### [YOUR GOAL]
Transcribe each of the following items line for line, keeping every character, space, and line break identical to the original.

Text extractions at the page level
════════

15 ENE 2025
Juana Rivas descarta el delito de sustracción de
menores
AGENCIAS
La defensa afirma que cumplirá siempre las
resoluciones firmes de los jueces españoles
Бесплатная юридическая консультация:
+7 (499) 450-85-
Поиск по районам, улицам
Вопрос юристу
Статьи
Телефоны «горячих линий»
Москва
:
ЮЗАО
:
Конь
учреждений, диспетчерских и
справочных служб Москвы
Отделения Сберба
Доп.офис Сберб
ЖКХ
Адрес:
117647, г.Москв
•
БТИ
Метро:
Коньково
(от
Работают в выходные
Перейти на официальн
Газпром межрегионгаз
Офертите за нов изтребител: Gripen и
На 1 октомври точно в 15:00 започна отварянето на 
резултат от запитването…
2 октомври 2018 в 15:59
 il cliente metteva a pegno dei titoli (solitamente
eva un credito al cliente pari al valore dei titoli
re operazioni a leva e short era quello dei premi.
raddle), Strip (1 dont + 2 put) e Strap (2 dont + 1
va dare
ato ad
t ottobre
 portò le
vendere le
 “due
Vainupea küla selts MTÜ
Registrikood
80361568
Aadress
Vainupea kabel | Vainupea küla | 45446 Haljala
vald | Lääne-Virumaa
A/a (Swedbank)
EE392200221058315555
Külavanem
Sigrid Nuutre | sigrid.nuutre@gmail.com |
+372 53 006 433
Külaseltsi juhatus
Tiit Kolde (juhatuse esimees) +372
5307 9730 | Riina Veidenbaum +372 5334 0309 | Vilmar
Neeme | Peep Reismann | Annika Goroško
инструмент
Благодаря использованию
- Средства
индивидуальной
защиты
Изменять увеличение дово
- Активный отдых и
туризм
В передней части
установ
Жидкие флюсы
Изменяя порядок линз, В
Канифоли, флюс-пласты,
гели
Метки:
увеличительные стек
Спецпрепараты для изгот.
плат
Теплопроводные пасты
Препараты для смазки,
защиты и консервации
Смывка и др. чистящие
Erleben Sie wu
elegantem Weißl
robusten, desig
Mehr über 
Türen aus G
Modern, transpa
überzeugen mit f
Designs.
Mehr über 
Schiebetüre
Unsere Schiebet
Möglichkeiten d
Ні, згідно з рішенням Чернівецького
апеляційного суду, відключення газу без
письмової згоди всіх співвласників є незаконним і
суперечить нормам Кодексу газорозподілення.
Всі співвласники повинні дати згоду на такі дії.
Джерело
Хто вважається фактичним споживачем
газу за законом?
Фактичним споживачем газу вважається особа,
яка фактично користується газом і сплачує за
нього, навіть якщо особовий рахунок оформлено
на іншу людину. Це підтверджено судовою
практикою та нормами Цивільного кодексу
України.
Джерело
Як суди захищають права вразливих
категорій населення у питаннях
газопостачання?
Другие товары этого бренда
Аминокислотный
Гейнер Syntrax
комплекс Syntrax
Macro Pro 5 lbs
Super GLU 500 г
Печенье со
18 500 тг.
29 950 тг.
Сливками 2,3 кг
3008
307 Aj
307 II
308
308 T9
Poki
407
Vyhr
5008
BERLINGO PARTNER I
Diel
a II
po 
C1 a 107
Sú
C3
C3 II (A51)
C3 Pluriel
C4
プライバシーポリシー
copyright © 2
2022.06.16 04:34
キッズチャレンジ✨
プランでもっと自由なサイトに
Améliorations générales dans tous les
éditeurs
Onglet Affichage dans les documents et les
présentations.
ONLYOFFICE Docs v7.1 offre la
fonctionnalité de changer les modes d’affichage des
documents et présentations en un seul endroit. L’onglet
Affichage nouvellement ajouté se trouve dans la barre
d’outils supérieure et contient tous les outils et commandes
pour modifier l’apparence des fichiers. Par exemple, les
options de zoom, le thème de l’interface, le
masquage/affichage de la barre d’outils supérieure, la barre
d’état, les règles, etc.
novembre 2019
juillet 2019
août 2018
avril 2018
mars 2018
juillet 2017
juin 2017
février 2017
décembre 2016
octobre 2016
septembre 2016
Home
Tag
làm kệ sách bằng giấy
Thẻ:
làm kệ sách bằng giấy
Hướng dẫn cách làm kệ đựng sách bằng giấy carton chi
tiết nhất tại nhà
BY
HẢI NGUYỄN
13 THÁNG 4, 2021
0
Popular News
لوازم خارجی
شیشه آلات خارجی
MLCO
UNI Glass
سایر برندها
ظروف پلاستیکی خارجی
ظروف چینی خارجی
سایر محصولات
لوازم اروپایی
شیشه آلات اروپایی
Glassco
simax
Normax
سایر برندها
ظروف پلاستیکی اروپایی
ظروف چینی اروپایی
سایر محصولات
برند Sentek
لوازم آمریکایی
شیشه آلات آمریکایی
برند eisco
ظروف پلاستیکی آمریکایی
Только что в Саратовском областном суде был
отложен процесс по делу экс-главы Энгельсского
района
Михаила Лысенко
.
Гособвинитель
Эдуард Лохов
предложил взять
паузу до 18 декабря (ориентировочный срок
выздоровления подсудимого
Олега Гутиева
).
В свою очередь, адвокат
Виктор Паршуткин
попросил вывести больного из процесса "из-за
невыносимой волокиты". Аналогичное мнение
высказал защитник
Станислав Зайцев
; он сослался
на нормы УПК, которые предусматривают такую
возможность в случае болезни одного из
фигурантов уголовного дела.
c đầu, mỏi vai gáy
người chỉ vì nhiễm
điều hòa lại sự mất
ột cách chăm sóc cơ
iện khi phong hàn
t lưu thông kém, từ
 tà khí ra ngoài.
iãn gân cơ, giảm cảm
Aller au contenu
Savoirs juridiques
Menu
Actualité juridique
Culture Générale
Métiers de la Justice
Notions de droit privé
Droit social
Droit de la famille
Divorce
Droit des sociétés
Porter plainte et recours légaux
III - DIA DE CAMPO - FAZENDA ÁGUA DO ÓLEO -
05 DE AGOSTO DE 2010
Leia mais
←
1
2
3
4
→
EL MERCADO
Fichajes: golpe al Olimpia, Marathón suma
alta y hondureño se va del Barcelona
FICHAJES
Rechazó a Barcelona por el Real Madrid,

════════

### [TASK RESPONSE]
15 ENE 2025
Juana Rivas descarta el delito de sustracción de
menores
AGENCIAS
La defensa afirma que cumplirá siempre las
resoluciones firmes de los jueces españoles
Бесплатная юридическая консультация:
+7 (499) 450-85-
Поиск по районам, улицам
Вопрос юристу
Статьи
Телефоны «горячих линий»
Москва
:
ЮЗАО
:
Конь
учреждений, диспетчерских и
справочных служб Москвы
Отделения Сберба
Доп.офис Сберб
ЖКХ
Адрес:
117647, г.Москв
•
БТИ
Метро:
Коньково
(от
Работают в выходные
Перейти на официальн
Газпром межрегионгаз
Офертите за нов изтребител: Gripen и
На 1 октомври точно в 15:00 започна отварянето на 
резултат от запитването…
2 октомври 2018 в 15:59
 il cliente metteva a pegno dei titoli (solitamente
eva un credito al cliente pari al valore dei titoli
re operazioni a leva e short era quello dei premi.
raddle), Strip (1 dont + 2 put) e Strap (2 dont + 1
va dare
ato ad
t ottobre
 portò le
vendere le
 “due
Vainupea küla selts MTÜ
Registrikood
80361568
Aadress
Vainupea kabel | Vainupea küla | 45446 Haljala
vald | Lääne-Virumaa
A/a (Swedbank)
EE392200221058315555
Külavanem
Sigrid Nuutre | sigrid.nuutre@gmail.com |
+372 53 006 433
Külaseltsi juhatus
Tiit Kolde (juhatuse esimees) +372
5307 9730 | Riina Veidenbaum +372 5334 0309 | Vilmar
Neeme | Peep Reismann | Annika Goroško
инструмент
Благодаря использованию
- Средства
индивидуальной
защиты
Изменять увеличение дово
- Активный отдых и
туризм
В передней части
установ
Жидкие флюсы
Изменяя порядок линз, В
Канифоли, флюс-пласты,
гели
Метки:
увеличительные стек
Спецпрепараты для изгот.
плат
Теплопроводные пасты
Препараты для смазки,
защиты и консервации
Смывка и др. чистящие
Erleben Sie wu
elegantem Weißl
robusten, desig
Mehr über 
Türen aus G
Modern, transpa
überzeugen mit f
Designs.
Mehr über 
Schiebetüre
Unsere Schiebet
Möglichkeiten d
Ні, згідно з рішенням Чернівецького
апеляційного суду, відключення газу без
письмової згоди всіх співвласників є незаконним і
суперечить нормам Кодексу газорозподілення.
Всі співвласники повинні дати згоду на такі дії.
Джерело
Хто вважається фактичним споживачем
газу за законом?
Фактичним споживачем газу вважається особа,
яка фактично користується газом і сплачує за
нього, навіть якщо особовий рахунок оформлено
на іншу людину. Це підтверджено судовою
практикою та нормами Цивільного кодексу
України.
Джерело
Як суди захищають права вразливих
категорій населення у питаннях
газопостачання?
Другие товары этого бренда
Аминокислотный
Гейнер Syntrax
комплекс Syntrax
Macro Pro 5 lbs
Super GLU 500 г
Печенье со
18 500 тг.
29 950 тг.
Сливками 2,3 кг
3008
307 Aj
307 II
308
308 T9
Poki
407
Vyhr
5008
BERLINGO PARTNER I
Diel
a II
po 
C1 a 107
Sú
C3
C3 II (A51)
C3 Pluriel
C4
プライバシーポリシー
copyright © 2
2022.06.16 04:34
キッズチャレンジ✨
プランでもっと自由なサイトに
Améliorations générales dans tous les
éditeurs
Onglet Affichage dans les documents et les
présentations.
ONLYOFFICE Docs v7.1 offre la
fonctionnalité de changer les modes d’affichage des
documents et présentations en un seul endroit. L’onglet
Affichage nouvellement ajouté se trouve dans la barre
d’outils supérieure et contient tous les outils et commandes
pour modifier l’apparence des fichiers. Par exemple, les
options de zoom, le thème de l’interface, le
masquage/affichage de la barre d’outils supérieure, la barre
d’état, les règles, etc.
novembre 2019
juillet 2019
août 2018
avril 2018
mars 2018
juillet 2017
juin 2017
février 2017
décembre 2016
octobre 2016
septembre 2016
Home
Tag
làm kệ sách bằng giấy
Thẻ:
làm kệ sách bằng giấy
Hướng dẫn cách làm kệ đựng sách bằng giấy carton chi
tiết nhất tại nhà
BY
HẢI NGUYỄN
13 THÁNG 4, 2021
0
Popular News
لوازم خارجی
شیشه آلات خارجی
MLCO
UNI Glass
سایر برندها
ظروف پلاستیکی خارجی
ظروف چینی خارجی
سایر محصولات
لوازم اروپایی
شیشه آلات اروپایی
Glassco
simax
Normax
سایر برندها
ظروف پلاستیکی اروپایی
ظروف چینی اروپایی
سایر محصولات
برند Sentek
لوازم آمریکایی
شیشه آلات آمریکایی
برند eisco
ظروف پلاستیکی آمریکایی
Только что в Саратовском областном суде был
отложен процесс по делу экс-главы Энгельсского
района
Михаила Лысенко
.
Гособвинитель
Эдуард Лохов
предложил взять
паузу до 18 декабря (ориентировочный срок
выздоровления подсудимого
Олега Гутиева
).
В свою очередь, адвокат
Виктор Паршуткин
попросил вывести больного из процесса "из-за
невыносимой волокиты". Аналогичное мнение
высказал защитник
Станислав Зайцев
; он сослался
на нормы УПК, которые предусматривают такую
возможность в случае болезни одного из
фигурантов уголовного дела.
c đầu, mỏi vai gáy
người chỉ vì nhiễm
điều hòa lại sự mất
ột cách chăm sóc cơ
iện khi phong hàn
t lưu thông kém, từ
 tà khí ra ngoài.
iãn gân cơ, giảm cảm
Aller au contenu
Savoirs juridiques
Menu
Actualité juridique
Culture Générale
Métiers de la Justice
Notions de droit privé
Droit social
Droit de la famille
Divorce
Droit des sociétés
Porter plainte et recours légaux
III - DIA DE CAMPO - FAZENDA ÁGUA DO ÓLEO -
05 DE AGOSTO DE 2010
Leia mais
←
1
2
3
4
→
EL MERCADO
Fichajes: golpe al Olimpia, Marathón suma
alta y hondureño se va del Barcelona
FICHAJES
Rechazó a Barcelona por el Real Madrid,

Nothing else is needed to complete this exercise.